A I have always been interested in sports. I was inspired by the sport physicians with whom I have worked and I find that I really enjoy working with athletes.
Q I come across all types of cases from...
A High-performance athletes to patients with chronic diseases who are trying to improve their medical condition through sports, or just to become fitter.
Be more active - a sedentary lifestyle has been shown to be one of the biggest causes of disease and disability.
Q One of the more interesting patients I've treated was...
A A marathon runner with poorly controlled diabetes. He found it hard to control his blood glucose levels because he had difficulty balancing his nutritional requirements with his activity level.
We worked with a multi-disciplinary team to optimise his diabetic medications and improve his dietary habits to keep his glucose levels stable. We also ensured that he was properly fuelled for his runs.
Q A typical day for me...
A Is spent mostly on seeing patients. I also do research on various aspects of sports medicine. From time to time, I provide medical cover at a local or international sports event, which can be very fulfilling. I was at the 2016 Paralympic Games in Rio de Janeiro, Brazil.
DR LIM ANG TEE
Occupation: Associate consultant, Changi Sports Medicine Centre
Dr Lim developed an interest in sports medicine during medical school.
When he completed his housemanship and medical officer posting in Singapore in 2007, he went to Australia to work as a doctor for two years.
While there, he obtained a master's in sports medicine from the University of Queensland in 2009.
Dr Lim then returned to Singapore and practised family medicine at Bedok Medical Centre.
He obtained a master's in family medicine from the National University of Singapore in 2012 and joined the Changi Sports Medicine Centre a year after that.
Last August, the bachelor completed his sports medicine specialist training.
He was Team Singapore's chief medical officer at the Rio 2016 Paralympics in Rio de Janeiro, Brazil.
His parents are retired and he has an older brother.
Q I would describe the experience in Brazil as...
A Life-changing.
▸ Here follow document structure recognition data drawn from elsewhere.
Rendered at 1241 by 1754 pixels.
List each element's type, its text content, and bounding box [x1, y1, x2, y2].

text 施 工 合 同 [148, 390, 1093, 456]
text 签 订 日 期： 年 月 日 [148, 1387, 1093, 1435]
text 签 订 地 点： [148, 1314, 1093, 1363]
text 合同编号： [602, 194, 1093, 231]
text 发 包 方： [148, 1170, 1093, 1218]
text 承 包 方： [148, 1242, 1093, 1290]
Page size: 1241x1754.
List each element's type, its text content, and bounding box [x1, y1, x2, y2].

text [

As chief medical officer for Team Singapore, I provided medical care for our athletes and officials. It was an honour to be working alongside our Paralympians. Seeing their grit and determination to succeed against all odds was humbling and inspiring.
Q One little-known fact about sports medicine is that...
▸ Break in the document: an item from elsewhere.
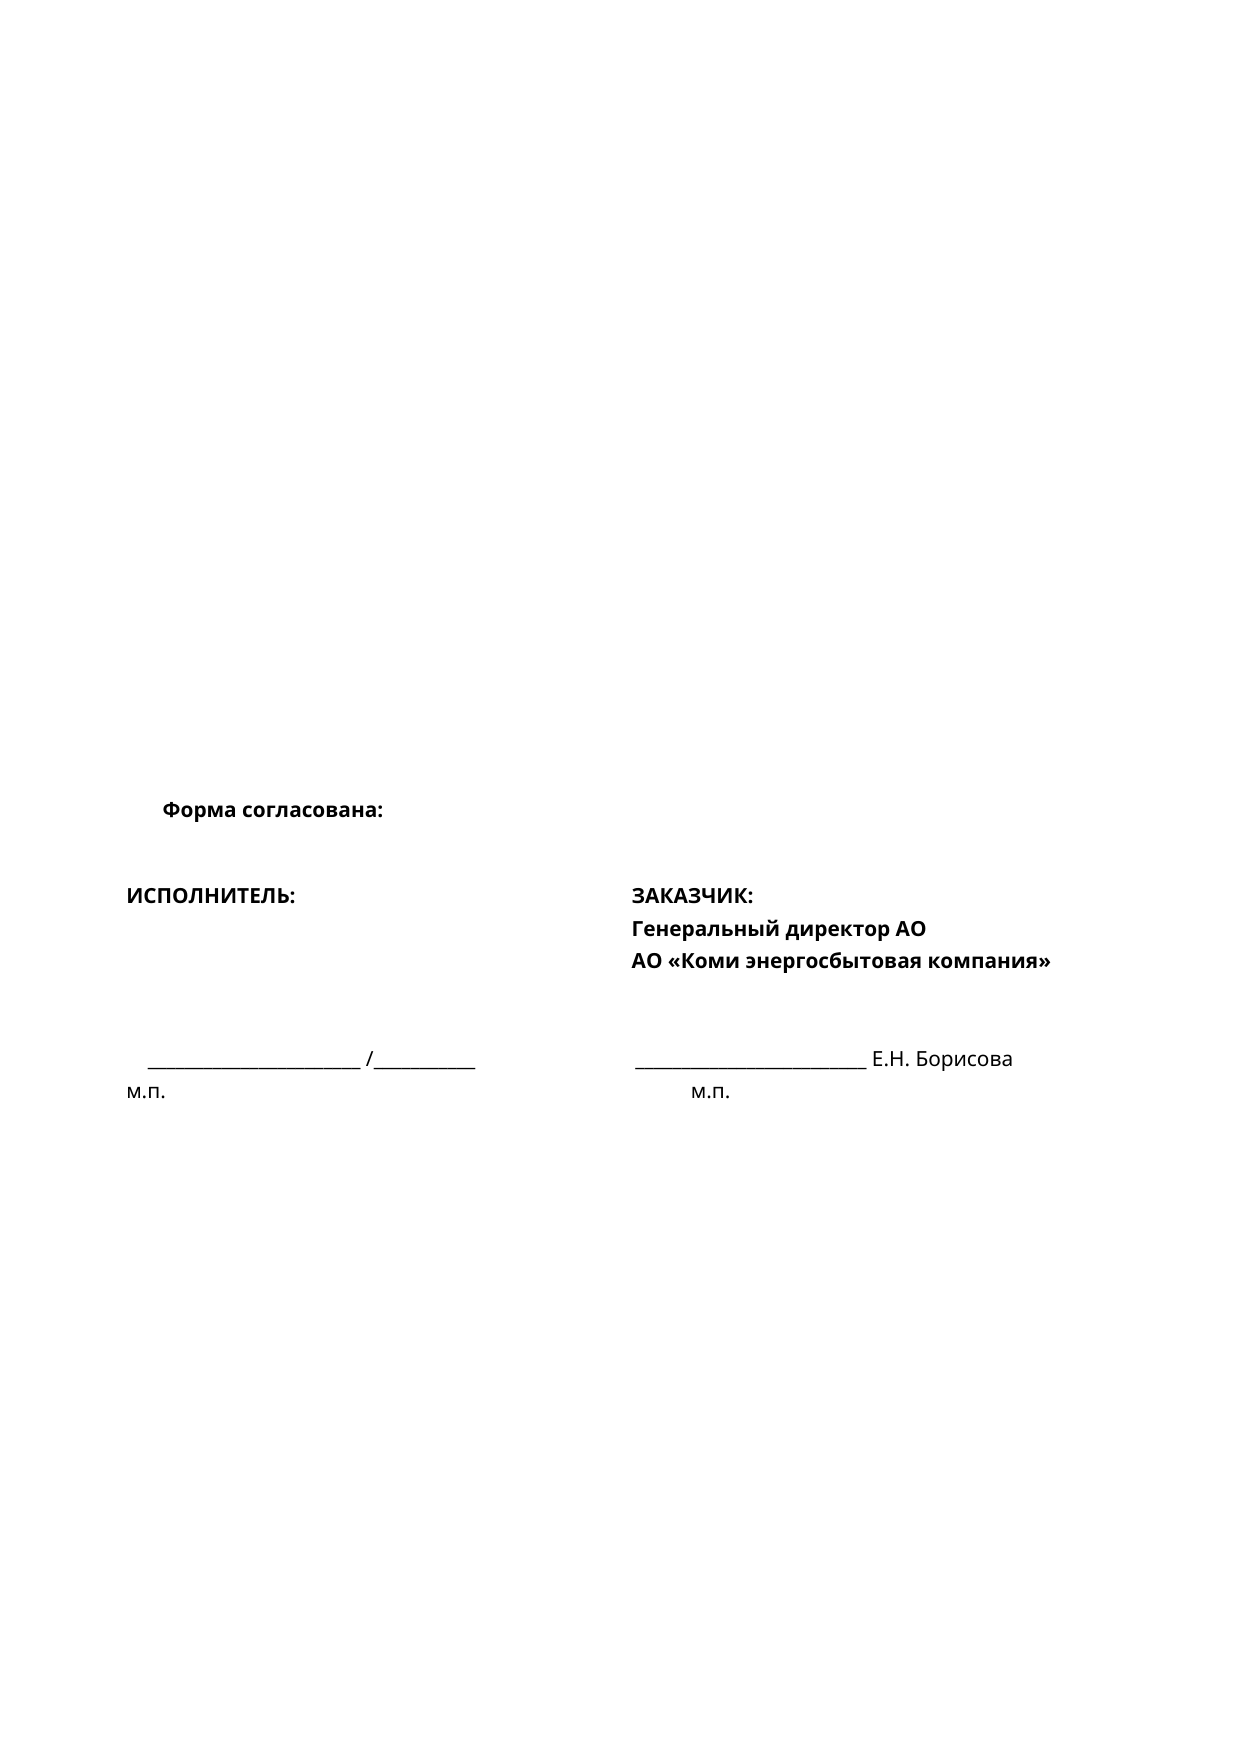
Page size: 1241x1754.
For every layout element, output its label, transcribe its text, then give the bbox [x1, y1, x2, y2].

table_header ИСПОЛНИТЕЛЬ: _______________________ /___________ м.п. [115, 881, 620, 1162]
text Форма согласована: [103, 795, 1166, 823]
table_header ЗАКАЗЧИК: Генеральный директор АО АО «Коми энергосбытовая компания» _________________________ Е.Н. Борисова м.п. [620, 881, 1106, 1162]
A We don't just see athletes. We treat anyone who has sustained musculoskeletal injuries from physical activities. These people range from weekend warriors to those involved in the performing arts.
I play the harp, which is one of the more physically demanding instruments to play, so I appreciate the toll that performing arts can take on the body.
Q The things that put a smile on my face are...
A When patients recover and go back to their favourite physical activity. Working with disabled athletes who are passionate about their chosen sport and seeing how sport enables them, is also unbelievably rewarding.
Q The mistake that patients usually make is...
A Not planning ahead when taking part in strenuous activities. I have seen patients who started training for a marathon only a couple of months before the event.
Q It breaks my heart when...
A I have to tell an athlete that he or she can't compete in an event because of an injury.
Q My best tip is...
A Be more active - a sedentary lifestyle has been shown to be one of the biggest causes of disease and disability.